Commons believes the Nigeria international - who only returned from African Nations Cup duty on the morning of the game - must take the blame.

"Look, the manager picked him," he said. "The manager pulled him to one side and asked him if he was feeling okay. He said he was feeling brilliant. If he wasn't feeling okay then he should have said so. If he felt good then he should have put in a better performance."

He did accept, however, that the Bhoys' presence in the second round owed much to good defensive work in the first round, when they finished second in a group containing Barcelona, Benfica and Spartak Moscow.

"Hopefully this is just a one-off," he added. "The back four have made errors which have probably cost us the tie, but it's partly down to them why we're here in the first place. It's just a bitter one to swallow."

Commons also shared the view that Celtic were not given adequate protection by the officials.

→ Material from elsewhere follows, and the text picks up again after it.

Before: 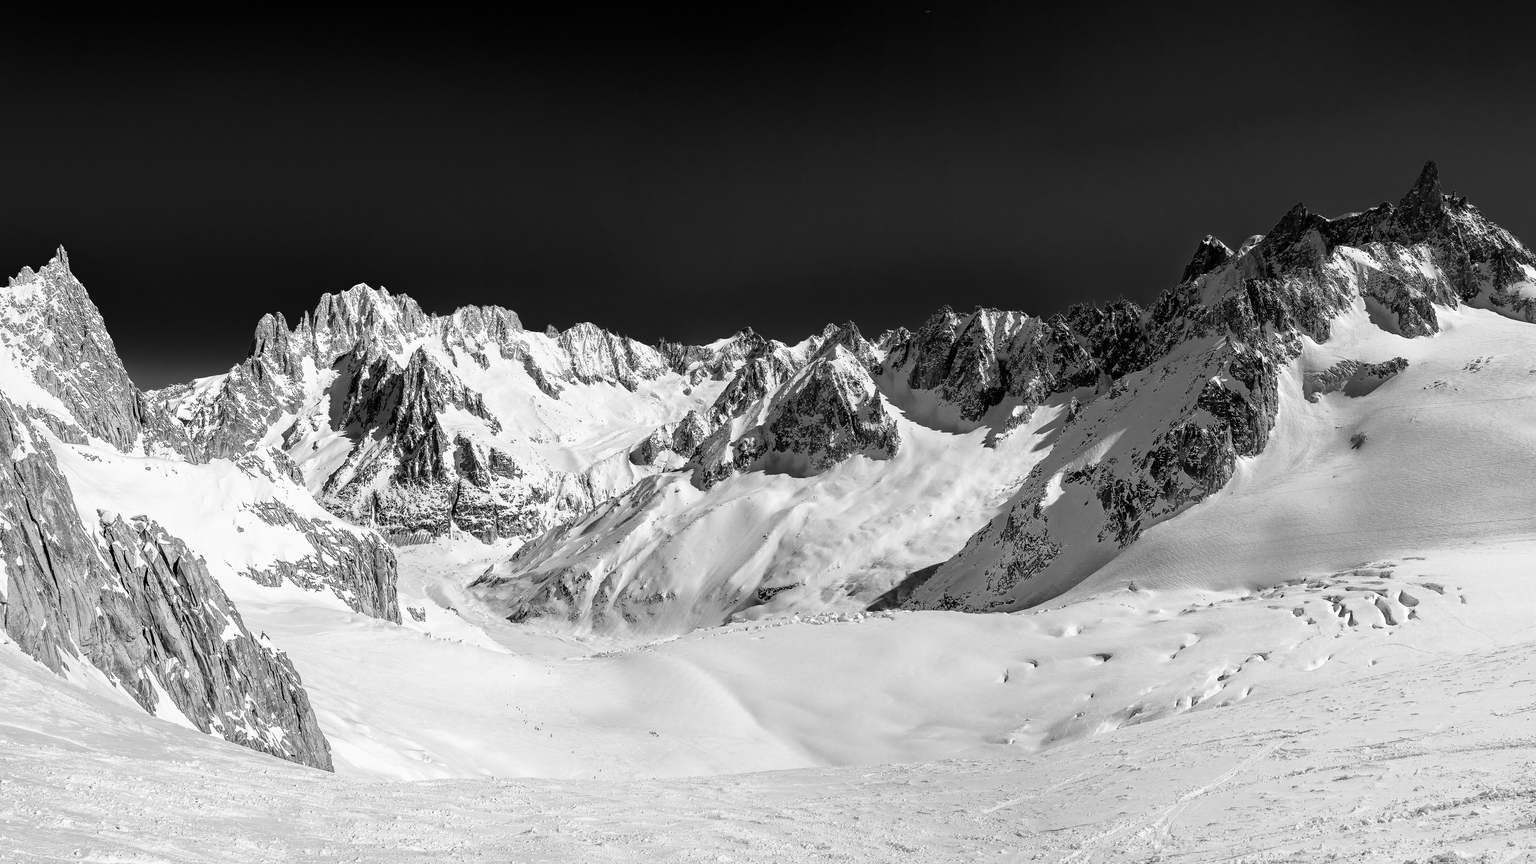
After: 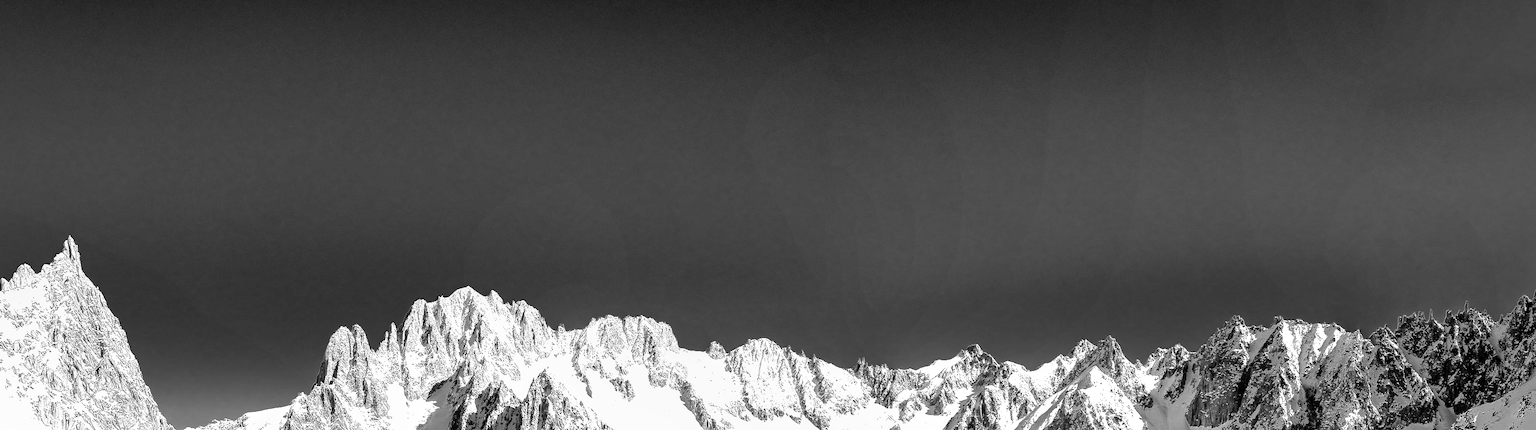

"Gary Hooper was pulled down to the ground on far too many occasions and we got no rewards," Commons added. "You've got a referee there, a guy behind the goal, a linesman - the whole idea of the official behind the goal is to look out for this sort of stuff.

"If he can't identify when people are being hauled, manhandled, wrestled to the floor, then I don't think he should be in a job. He's 10 or 15 yards away and if it was a clear foul, it should have been a penalty.

"He said if you do it again they'll get a penalty - that was in the first half. He kept stopping it and booking people and telling people to stop it. It clearly had no effect because right up until the 91st minute when we had a corner, it was still going on."